Plein écran
© epa

Affaire Ryanair: la CNE va en appel

La CNE a décidé d'aller en appel du jugement rendu le 4 novembre par le tribunal du travail de Charleroi, dans l'affaire qui oppose la compagnie irlandaise Ryanair à six de ses anciens employés qui estimaient avoir été lésés par l'application, à leur propos, de la législation irlandaise plutôt que la législation sociale belge. Le tribunal s'était déclaré incompétent pour juger l'affaire, invoquant "un manque de preuves évidentes que Ryanair est bien établie à l'aéroport de Charleroi", rappelle la CNE dans un communiqué diffusé vendredi.
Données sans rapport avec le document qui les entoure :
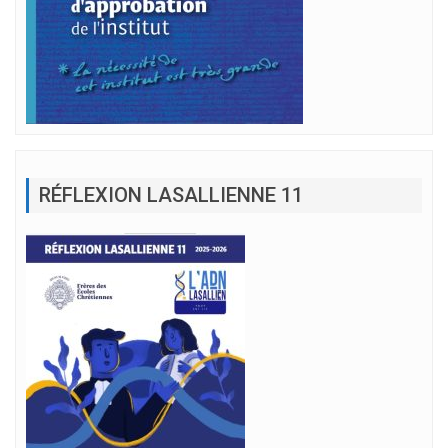
RÉFLEXION LASALLIENNE 11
"Le tribunal veut apparemment donner l'impression que la demande a été rejetée parce que les plaignants ne sont pas parvenus à prouver des faits matériels, à savoir que leur contrat de travail s'exécutait bien à Charleroi. Mais à lire le jugement, on a plutôt l'impression que le tribunal a confondu, dans les différents éléments caractéristiques d'une relation de travail, les éléments essentiels, comme le lieu où le travailleur exécute ses obligations par exemple, et des éléments accessoires", explique Yves Lambot, permanent CNE.

Le syndicat chrétien explique se battre, depuis des années, pour que "le personnel belge de la compagnie low cost soit protégé par le droit belge" et non par le droit irlandais, "bien moins favorable aux travailleurs".

Dans le jugement rendu, le tribunal a estimé que les plaignants ne prouvaient pas suffisamment qu'ils dépendaient du siège de Ryanair sur le sol belge, et singulièrement à l'aéroport de Charleroi, l'essentiel des décisions qui les concernent étant prises à Dublin, au siège irlandais de la compagnie.